SUPPLIED DATA: Begin
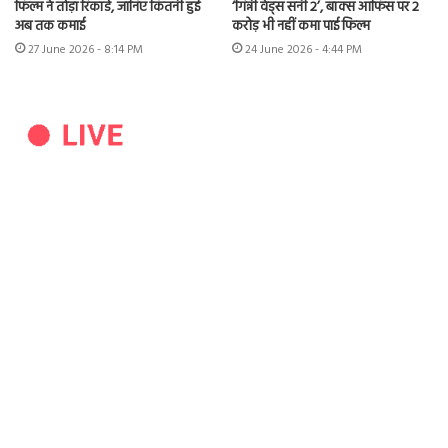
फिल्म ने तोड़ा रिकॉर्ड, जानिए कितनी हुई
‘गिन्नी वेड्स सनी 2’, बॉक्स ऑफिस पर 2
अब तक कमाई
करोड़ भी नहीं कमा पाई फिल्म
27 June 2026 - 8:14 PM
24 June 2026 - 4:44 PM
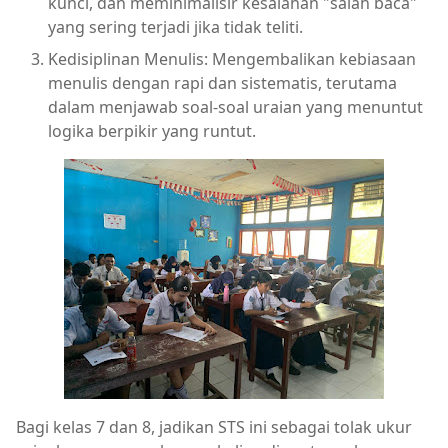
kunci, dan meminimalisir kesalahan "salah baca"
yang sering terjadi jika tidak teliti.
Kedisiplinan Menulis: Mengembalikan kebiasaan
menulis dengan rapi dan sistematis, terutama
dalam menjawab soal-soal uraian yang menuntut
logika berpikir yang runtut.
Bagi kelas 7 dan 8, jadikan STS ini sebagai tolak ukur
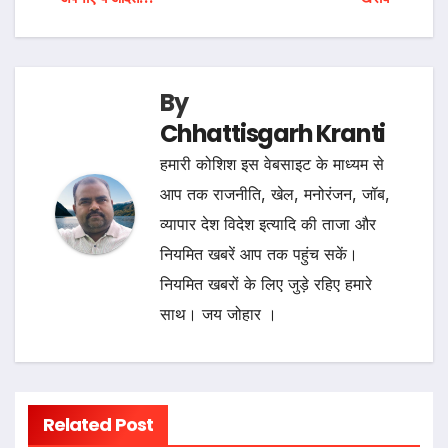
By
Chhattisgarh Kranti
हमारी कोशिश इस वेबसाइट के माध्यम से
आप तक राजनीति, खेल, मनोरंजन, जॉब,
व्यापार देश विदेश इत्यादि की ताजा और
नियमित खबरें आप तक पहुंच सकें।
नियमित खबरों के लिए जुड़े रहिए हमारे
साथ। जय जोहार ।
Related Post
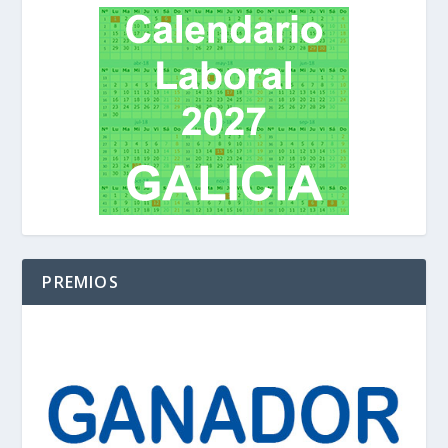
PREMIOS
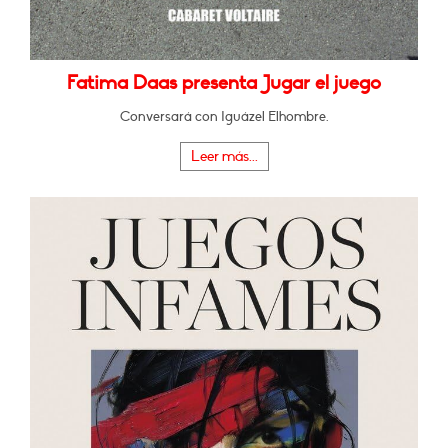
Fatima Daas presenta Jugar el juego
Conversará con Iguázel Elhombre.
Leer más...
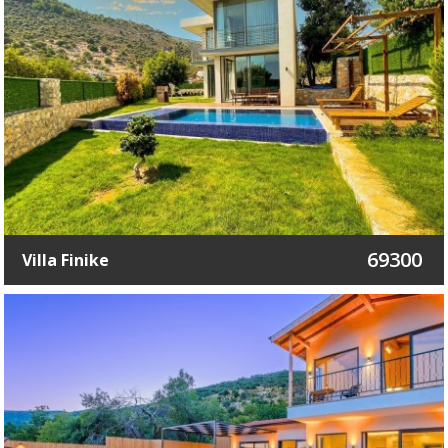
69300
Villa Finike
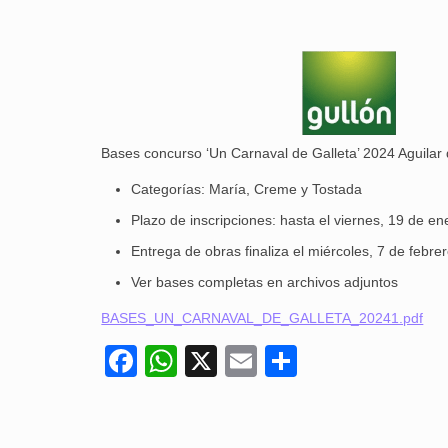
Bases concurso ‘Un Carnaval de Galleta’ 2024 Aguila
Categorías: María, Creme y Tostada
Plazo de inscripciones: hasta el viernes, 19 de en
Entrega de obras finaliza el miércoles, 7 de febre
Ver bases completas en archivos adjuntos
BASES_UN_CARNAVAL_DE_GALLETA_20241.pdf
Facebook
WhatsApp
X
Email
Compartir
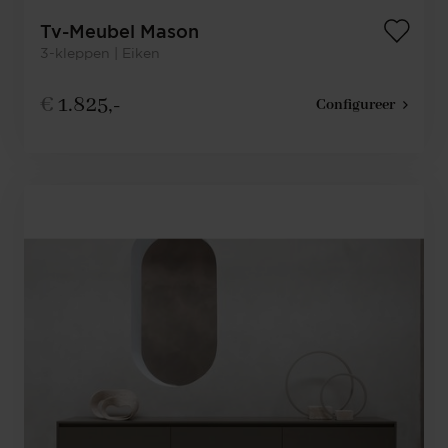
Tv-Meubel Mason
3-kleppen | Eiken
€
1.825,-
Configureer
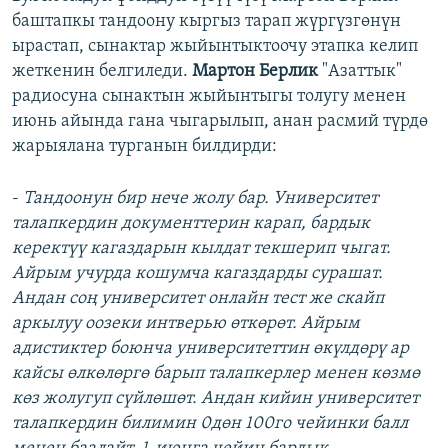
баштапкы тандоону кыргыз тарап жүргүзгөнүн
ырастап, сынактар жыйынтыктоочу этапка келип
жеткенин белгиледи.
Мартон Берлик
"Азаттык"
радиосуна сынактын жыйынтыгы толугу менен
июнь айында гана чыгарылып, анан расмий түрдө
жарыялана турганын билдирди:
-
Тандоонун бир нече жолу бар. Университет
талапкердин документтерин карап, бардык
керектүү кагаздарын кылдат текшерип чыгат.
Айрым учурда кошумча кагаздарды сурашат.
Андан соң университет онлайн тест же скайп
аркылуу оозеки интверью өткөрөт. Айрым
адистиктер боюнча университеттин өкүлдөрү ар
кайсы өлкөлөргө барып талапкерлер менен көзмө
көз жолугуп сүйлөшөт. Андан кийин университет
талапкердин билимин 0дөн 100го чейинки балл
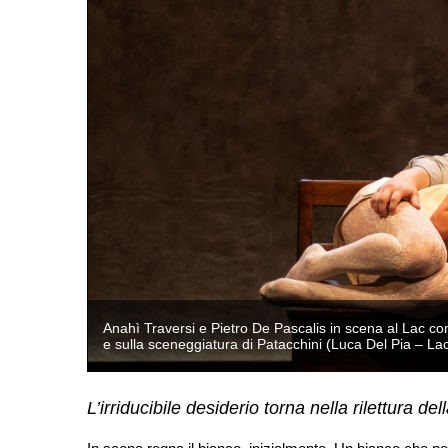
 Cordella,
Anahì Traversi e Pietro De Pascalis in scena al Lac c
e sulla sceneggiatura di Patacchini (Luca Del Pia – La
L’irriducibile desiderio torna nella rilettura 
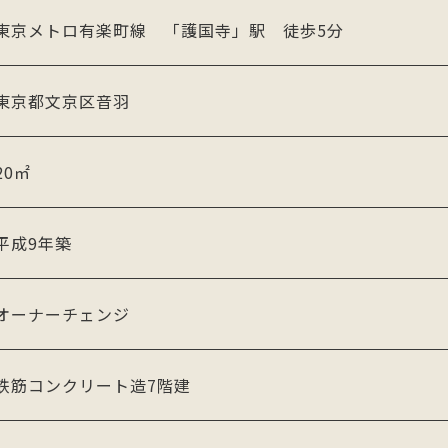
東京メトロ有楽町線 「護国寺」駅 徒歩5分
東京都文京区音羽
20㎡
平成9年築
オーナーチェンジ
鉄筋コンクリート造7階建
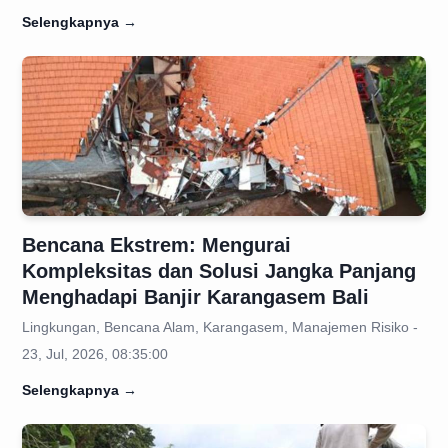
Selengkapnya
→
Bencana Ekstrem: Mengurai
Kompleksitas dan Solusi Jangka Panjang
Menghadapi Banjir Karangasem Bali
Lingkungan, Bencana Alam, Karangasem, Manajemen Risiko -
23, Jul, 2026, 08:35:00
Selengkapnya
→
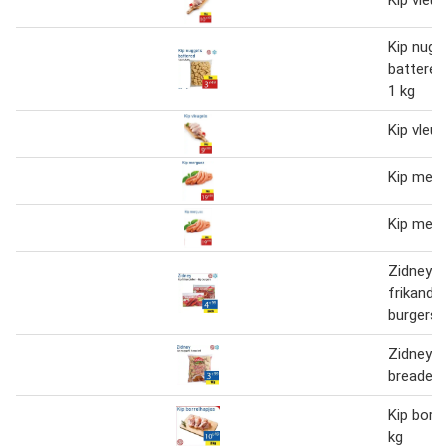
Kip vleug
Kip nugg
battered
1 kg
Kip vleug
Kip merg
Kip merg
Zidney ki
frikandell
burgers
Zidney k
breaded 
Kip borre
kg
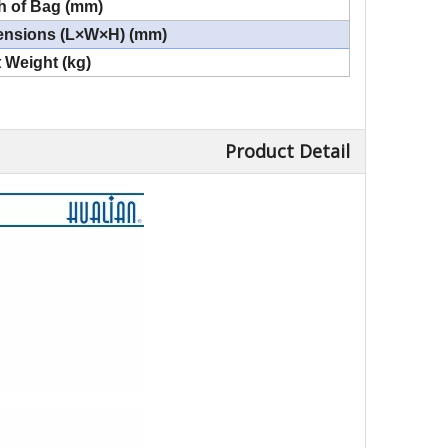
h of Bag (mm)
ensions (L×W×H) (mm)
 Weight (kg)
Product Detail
SUPPLIED DATA: End
SUPPLIED DATA: Begin
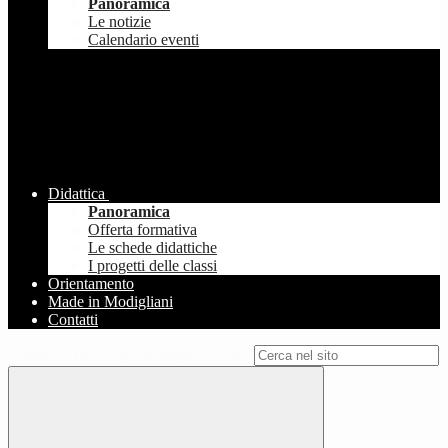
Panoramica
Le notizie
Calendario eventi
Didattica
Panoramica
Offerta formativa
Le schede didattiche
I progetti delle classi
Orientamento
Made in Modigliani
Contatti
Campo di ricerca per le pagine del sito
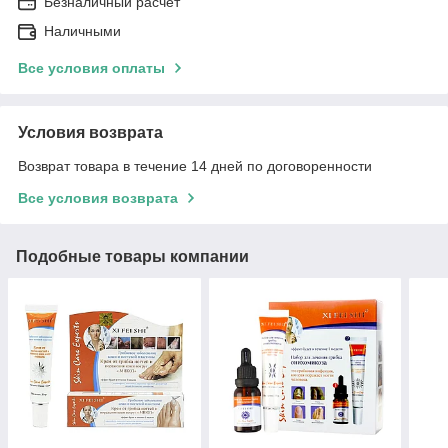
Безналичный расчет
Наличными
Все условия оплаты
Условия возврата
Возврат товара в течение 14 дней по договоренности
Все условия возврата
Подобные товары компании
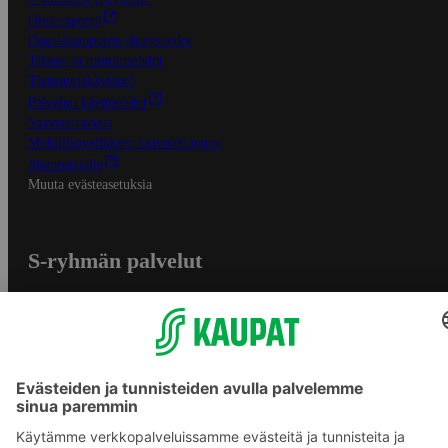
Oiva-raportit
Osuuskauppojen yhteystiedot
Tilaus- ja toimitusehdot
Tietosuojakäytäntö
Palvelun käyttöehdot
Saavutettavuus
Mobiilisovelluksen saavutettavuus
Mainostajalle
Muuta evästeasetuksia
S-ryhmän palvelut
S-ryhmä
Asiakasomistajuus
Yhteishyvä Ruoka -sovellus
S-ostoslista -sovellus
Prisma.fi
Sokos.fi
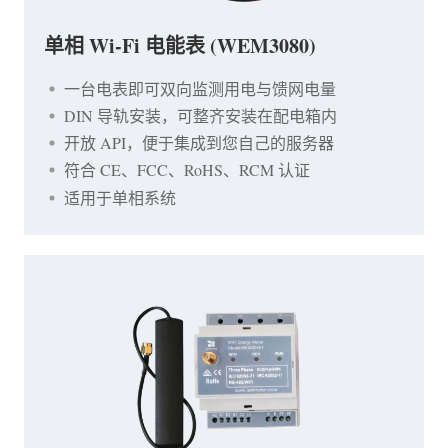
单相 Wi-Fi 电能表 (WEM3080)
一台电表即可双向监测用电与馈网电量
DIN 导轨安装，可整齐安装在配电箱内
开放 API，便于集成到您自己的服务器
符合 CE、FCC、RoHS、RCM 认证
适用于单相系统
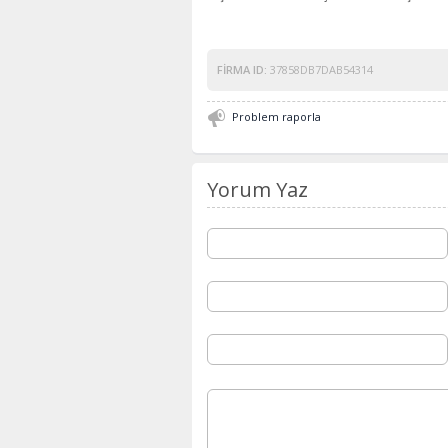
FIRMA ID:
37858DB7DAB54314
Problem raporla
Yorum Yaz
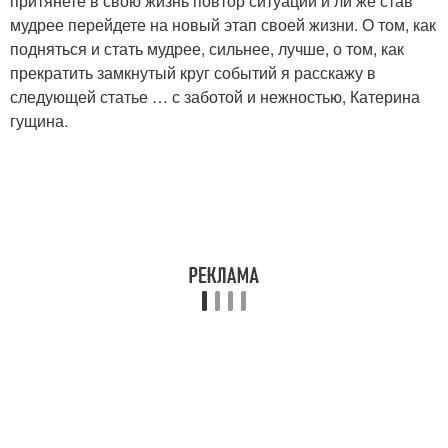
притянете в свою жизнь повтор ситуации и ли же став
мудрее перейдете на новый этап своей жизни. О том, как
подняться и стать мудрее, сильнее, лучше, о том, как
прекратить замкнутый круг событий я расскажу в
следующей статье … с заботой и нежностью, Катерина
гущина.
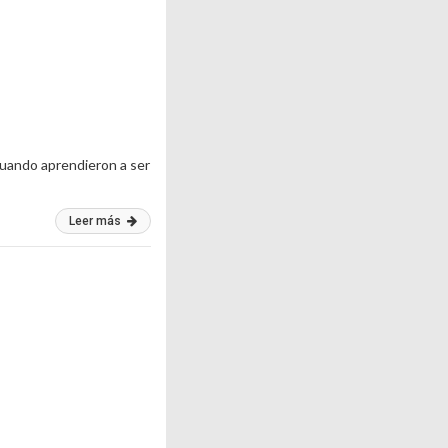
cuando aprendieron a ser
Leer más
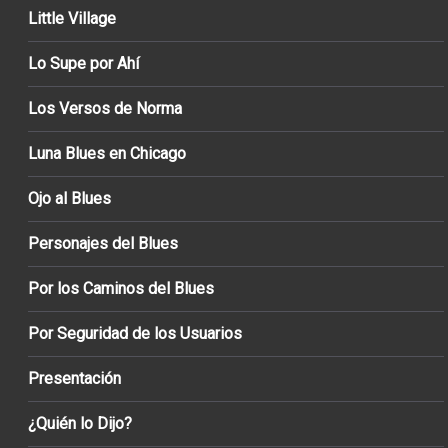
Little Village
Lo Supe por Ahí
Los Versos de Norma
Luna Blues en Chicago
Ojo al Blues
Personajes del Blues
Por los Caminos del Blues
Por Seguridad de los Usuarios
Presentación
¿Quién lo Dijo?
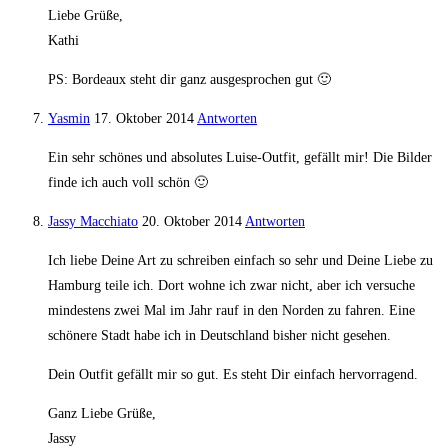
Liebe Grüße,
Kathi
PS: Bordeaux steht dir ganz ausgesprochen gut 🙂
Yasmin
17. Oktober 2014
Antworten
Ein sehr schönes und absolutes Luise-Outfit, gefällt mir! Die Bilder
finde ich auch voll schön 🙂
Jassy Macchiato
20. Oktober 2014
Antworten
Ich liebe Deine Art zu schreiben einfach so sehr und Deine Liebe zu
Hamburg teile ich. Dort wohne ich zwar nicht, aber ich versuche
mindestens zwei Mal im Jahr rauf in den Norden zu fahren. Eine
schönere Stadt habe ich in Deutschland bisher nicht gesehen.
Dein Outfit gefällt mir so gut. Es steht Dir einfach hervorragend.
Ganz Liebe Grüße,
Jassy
SUPPLIED DATA: End
_EXERCISE REQUIREMENTS:_
Out of the records above, return only the lines from the one with "Bagi kelas 7" through the one with "Villa Finike", exactly, and none of the pictures.

_ANSWER TO THIS EXERCISE:_
Bagi kelas 7 dan 8, jadikan STS ini sebagai tolak ukur
By
Chhattisgarh Kranti
हमारी कोशिश इस वेबसाइट के माध्यम से
आप तक राजनीति, खेल, मनोरंजन, जॉब,
व्यापार देश विदेश इत्यादि की ताजा और
नियमित खबरें आप तक पहुंच सकें।
नियमित खबरों के लिए जुड़े रहिए हमारे
साथ। जय जोहार ।
Related Post
PREMIOS
Fatima Daas presenta Jugar el juego
Conversará con Iguázel Elhombre.
Leer más...
69300
Villa Finike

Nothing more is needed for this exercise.